58. What is noise pollution? Write its effects on human health and suggest ways to reduce industrial noise pollution.
Answer: Noise pollution: Unwanted loud noise is an irritant and a source of stress.
Effects of noise pollution on human health:
- Noise pollution results in irritation and anger.
- It can cause hearing impairment.
- It can increase heart rate.
- It can raise blood pressure.
- There can be physiological effects as well.
Ways to reduce industrial noise pollution:
- Machinery and equipment can be fitted with silencers.
- Almost all machinery can be redesigned to increase energy efficiency and reduce noise.
- Noise absorbing material may be used apart from personal use of earplugs and earphones.
59. How do industries pollute environment? Explain with five examples. (2013 D)
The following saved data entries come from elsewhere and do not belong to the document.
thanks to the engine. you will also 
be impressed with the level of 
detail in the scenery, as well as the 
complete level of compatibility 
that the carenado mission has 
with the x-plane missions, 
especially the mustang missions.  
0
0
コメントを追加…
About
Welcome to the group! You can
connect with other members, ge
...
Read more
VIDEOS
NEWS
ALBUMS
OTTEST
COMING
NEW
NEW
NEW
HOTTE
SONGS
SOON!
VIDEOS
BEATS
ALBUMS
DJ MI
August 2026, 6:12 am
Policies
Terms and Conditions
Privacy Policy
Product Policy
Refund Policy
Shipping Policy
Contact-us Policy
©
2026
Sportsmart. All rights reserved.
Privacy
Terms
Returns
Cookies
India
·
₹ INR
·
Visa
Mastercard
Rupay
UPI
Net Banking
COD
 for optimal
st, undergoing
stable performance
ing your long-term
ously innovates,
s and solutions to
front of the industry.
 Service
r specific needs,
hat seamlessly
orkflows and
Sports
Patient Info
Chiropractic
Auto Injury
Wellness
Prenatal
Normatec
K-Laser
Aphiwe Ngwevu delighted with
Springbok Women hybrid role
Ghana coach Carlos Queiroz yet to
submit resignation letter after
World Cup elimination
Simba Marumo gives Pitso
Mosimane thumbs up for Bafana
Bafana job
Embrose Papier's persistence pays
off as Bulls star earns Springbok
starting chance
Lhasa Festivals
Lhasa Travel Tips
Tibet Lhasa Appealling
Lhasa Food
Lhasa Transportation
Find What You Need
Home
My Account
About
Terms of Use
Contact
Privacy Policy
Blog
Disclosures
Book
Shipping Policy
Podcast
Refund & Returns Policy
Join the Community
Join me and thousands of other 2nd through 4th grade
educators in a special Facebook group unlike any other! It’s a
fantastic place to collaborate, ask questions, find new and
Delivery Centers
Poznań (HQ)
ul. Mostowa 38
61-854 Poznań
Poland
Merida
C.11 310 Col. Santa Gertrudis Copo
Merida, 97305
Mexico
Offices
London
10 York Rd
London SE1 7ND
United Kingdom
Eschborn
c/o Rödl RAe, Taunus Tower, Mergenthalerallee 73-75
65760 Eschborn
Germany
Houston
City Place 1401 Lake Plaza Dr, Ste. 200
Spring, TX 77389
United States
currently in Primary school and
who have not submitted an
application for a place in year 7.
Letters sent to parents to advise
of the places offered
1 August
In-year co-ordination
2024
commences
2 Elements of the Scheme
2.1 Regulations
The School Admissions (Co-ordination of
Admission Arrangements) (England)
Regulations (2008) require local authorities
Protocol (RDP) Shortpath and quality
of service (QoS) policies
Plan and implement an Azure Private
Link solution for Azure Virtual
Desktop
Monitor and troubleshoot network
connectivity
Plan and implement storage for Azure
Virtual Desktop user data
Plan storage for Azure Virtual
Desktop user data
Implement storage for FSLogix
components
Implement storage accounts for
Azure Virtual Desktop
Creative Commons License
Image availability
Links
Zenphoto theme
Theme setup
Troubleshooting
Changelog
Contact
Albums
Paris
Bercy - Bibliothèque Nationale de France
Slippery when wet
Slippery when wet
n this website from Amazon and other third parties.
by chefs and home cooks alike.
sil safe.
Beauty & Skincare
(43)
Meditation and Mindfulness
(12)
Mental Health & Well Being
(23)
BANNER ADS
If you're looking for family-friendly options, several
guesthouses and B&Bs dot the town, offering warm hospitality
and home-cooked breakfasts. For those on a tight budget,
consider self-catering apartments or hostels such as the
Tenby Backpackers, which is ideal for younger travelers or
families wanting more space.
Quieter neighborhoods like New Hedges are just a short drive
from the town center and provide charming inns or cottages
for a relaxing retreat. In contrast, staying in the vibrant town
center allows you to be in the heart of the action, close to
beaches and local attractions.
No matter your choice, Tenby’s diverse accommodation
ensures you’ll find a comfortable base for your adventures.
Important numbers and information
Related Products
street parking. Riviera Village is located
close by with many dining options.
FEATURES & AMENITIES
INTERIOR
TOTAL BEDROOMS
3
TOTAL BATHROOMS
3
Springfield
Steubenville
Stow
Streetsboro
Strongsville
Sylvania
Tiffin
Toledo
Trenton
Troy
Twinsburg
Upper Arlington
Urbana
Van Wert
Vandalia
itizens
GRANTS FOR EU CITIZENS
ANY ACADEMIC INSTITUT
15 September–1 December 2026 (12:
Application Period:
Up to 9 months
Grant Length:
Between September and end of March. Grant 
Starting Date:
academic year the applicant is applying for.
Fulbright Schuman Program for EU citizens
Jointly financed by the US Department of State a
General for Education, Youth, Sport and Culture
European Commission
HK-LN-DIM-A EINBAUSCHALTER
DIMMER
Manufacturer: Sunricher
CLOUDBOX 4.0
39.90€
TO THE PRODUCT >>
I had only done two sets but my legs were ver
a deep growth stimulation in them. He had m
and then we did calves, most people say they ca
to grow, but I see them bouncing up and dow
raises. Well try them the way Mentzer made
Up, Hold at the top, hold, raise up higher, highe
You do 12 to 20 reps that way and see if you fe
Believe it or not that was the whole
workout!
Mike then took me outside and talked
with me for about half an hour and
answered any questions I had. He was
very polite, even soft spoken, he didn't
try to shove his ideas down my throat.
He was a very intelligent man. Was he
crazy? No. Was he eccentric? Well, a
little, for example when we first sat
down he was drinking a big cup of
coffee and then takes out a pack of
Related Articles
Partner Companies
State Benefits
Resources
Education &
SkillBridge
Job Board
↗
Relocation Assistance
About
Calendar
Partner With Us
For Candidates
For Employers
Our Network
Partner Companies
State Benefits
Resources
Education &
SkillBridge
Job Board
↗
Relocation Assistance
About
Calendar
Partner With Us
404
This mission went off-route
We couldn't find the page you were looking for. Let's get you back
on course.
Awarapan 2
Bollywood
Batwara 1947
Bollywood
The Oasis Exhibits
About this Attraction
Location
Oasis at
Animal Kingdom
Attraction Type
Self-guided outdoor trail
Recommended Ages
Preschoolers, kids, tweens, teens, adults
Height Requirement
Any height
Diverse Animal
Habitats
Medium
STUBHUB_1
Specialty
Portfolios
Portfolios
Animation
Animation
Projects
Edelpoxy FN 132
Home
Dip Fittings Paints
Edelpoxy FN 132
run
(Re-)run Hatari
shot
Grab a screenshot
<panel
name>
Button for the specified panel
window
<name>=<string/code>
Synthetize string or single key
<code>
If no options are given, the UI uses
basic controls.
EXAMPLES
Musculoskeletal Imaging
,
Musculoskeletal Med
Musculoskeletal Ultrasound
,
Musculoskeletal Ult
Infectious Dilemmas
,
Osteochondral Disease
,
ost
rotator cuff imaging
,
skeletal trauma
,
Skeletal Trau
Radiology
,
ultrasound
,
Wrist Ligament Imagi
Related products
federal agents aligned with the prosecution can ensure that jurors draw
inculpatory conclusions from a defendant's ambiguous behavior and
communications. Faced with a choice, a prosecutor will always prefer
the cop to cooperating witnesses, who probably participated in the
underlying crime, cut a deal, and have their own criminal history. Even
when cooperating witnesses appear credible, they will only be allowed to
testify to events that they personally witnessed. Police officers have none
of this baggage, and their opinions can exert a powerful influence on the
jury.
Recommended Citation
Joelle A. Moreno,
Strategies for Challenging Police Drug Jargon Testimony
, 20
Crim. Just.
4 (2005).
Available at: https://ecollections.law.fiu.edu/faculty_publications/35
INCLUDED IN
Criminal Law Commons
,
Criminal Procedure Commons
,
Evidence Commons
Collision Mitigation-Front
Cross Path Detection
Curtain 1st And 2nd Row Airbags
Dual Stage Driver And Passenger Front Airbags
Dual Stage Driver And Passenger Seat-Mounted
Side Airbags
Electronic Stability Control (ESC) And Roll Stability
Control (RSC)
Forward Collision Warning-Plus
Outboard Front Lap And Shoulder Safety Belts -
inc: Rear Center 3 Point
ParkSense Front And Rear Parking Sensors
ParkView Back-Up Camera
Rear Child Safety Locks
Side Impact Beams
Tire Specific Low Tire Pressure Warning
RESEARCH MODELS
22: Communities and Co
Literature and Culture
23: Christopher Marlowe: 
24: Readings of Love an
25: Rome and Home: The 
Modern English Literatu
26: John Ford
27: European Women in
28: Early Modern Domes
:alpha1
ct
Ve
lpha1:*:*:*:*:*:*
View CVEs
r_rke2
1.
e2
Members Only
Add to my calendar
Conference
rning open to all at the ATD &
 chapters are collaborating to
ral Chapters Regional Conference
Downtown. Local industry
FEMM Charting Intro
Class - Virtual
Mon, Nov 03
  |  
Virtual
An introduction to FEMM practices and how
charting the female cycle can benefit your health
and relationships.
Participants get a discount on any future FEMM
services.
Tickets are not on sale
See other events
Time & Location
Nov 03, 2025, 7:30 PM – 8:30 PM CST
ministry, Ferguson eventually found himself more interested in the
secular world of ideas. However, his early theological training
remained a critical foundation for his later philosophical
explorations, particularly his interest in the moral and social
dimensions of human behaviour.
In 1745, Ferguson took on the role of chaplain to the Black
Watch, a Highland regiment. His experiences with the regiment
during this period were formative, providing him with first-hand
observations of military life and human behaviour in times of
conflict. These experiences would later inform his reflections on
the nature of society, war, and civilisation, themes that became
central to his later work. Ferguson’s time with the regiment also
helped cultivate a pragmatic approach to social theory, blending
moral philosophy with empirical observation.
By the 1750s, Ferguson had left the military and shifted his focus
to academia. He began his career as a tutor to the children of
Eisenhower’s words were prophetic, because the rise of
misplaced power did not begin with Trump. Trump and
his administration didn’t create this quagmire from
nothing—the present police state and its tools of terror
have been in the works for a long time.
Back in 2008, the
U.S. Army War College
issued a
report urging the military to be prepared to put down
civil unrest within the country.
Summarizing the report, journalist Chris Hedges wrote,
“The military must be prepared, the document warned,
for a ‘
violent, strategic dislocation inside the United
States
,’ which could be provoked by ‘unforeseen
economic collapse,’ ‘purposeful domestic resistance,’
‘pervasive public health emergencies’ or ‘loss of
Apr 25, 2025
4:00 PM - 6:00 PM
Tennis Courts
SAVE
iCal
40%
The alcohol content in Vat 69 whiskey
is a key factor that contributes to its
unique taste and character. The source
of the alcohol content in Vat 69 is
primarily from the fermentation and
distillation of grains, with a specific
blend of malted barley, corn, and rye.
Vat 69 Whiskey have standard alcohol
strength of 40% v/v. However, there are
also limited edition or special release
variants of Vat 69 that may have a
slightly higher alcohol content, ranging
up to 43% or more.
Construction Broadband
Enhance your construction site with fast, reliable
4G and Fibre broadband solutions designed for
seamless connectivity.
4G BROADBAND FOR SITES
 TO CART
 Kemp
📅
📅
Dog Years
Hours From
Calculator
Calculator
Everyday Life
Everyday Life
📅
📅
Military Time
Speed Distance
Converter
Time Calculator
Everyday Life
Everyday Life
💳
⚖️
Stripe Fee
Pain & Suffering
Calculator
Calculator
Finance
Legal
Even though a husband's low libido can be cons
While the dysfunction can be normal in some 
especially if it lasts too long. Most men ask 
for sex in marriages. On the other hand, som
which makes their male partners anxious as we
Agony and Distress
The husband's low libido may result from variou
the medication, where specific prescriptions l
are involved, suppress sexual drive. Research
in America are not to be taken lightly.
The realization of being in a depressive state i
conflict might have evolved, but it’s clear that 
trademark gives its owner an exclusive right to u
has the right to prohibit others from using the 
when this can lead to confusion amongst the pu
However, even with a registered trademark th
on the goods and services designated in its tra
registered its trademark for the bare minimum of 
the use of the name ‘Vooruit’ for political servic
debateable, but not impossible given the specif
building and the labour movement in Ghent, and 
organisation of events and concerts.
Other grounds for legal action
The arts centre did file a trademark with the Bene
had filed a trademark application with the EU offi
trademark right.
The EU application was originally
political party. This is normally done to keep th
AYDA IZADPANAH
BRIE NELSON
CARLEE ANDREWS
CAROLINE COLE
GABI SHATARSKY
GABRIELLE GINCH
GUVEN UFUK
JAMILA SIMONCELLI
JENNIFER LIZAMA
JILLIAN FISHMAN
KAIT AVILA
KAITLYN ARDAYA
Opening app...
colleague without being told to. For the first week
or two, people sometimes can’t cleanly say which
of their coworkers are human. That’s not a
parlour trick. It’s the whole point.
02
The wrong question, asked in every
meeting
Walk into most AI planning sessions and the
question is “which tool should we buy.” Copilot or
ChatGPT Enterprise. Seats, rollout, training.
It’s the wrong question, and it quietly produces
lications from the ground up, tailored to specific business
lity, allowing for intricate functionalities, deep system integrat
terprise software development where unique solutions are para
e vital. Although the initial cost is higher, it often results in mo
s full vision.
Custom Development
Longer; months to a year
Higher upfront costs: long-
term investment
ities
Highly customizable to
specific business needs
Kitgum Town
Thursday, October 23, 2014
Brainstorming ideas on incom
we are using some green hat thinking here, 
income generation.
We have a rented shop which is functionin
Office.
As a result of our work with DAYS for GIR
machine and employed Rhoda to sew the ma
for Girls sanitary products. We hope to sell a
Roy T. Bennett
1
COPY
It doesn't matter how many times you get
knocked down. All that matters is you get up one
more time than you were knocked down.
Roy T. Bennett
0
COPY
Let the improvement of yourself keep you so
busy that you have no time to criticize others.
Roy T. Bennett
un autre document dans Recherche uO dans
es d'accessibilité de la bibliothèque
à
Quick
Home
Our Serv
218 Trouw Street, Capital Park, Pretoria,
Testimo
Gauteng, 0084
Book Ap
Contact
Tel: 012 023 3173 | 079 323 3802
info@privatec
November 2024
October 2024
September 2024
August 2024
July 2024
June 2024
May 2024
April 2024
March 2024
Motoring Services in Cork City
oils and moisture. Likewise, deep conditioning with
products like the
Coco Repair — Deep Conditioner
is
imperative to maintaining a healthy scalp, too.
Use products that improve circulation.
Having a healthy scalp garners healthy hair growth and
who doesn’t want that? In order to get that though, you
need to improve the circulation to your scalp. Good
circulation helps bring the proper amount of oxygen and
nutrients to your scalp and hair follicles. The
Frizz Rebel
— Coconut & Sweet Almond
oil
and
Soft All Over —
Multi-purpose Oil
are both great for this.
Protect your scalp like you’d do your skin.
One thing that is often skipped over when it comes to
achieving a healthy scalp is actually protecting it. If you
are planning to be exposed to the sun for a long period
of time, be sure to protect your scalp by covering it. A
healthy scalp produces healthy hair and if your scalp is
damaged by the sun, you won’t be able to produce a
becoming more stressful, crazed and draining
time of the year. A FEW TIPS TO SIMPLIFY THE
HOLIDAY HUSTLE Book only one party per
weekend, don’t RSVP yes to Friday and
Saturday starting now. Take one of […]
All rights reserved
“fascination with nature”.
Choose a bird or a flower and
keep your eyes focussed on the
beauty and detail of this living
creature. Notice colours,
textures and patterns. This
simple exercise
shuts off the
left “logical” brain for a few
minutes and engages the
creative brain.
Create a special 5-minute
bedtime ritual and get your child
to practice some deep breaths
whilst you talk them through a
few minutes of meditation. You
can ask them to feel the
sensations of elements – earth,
Answer: The five types of industrial pollution are:
- Air pollution. Smoke is emitted by chemical and paper factories, brick kilns, refineries and smelting plants, and burning of fossil fuels in factories that ignore pollution norms. Air-borne particulate materials contain both solid and liquid particles like dust, sprays, mist and smoke.
- Water pollution. Major water pollutants are dyes, detergents, acids and salts. Heavy metals like lead and mercury, pesticides and fertilizers and synthetic chemicals with carbon, plastics and rubber etc. discharged in the water bodies without treatment pollute these water bodies.
- Noise pollution. The generators, compressors, machines, furnaces, looms, exhaust fans, etc. used by industries create a lot of noise. Noise can raise blood pressure and can have physiological effects as well.
- Land pollution. Land and water pollution are closely related. Dumping of industrial wastes especially glass, harmful chemicals, industrial effluents, packing, salts and garbage renders the soil useless.
- Thermal pollution. Wastes from nuclear power plants, nuclear and weapon production facilities cause cancer and birth defects.
61. Explain any five measures to control industrial pollution in India.
Answer: Five measures to control industrial pollution:
- Particulate matter in the air can be reduced by fitting smoke stacks to factories with fabric filters, electrostatic precipitators, etc.
- Equipments to control aerosol emissions can be used in industries, e.g., electrostatic precipitators, scrubbers and inertial separators. Smoke can be reduced by using oil or gas instead of coal in factories.
- Harvesting of rainwater to meet water requirements of industries and other domestic purposes.
- Treating hot water and effluents before releasing them in rivers and ponds.
- Machinery and equipment can be fitted with silencers.
- Noise absorbing material may be used apart from personal use of earplugs and earphones.
62. Explain the pro-active approach adopted by the National Thermal Power Corporation (NTPC) for preserving the natural environment and resources? (2011 OD, 2015 OD)
Answer: NTPC is taking the following measures in places where it is setting up power plants:
- Optimum utilisation of equipment by adopting latest techniques and upgrading existing equipment.
- Minimising waste generation by maximising ash utilisation.
- Providing green belts for nurturing ecological balance.
- Reducing environmental pollution through ash pond management, ash water recycling system and liquid waste management.
- Ecological monitoring, reviews and online data base management for all its power stations.
63. Suggest any three steps to minimise the environmental degradation caused by the industrial development in India. (2016 OD)
Answer: Steps to minimize the environmental degradation caused by industrial development in India are:
- Minimizing use of water for processing by reusing and recycling in two or more successive stages. Harvesting of rain water to meet water requirements of industries and other domestic purposes.
- Treating hot water and effluents before releasing them in rivers and ponds.
- Particulate matter in the air can be reduced by fitting smoke to factories with electrostatic precipitators, fabric filters, scrubbers and inertial separators. Smoke can be reduced by using oil or gas instead of coal in factories.
- Machinery and equipments can be fitted with silencers to prevent noise pollution.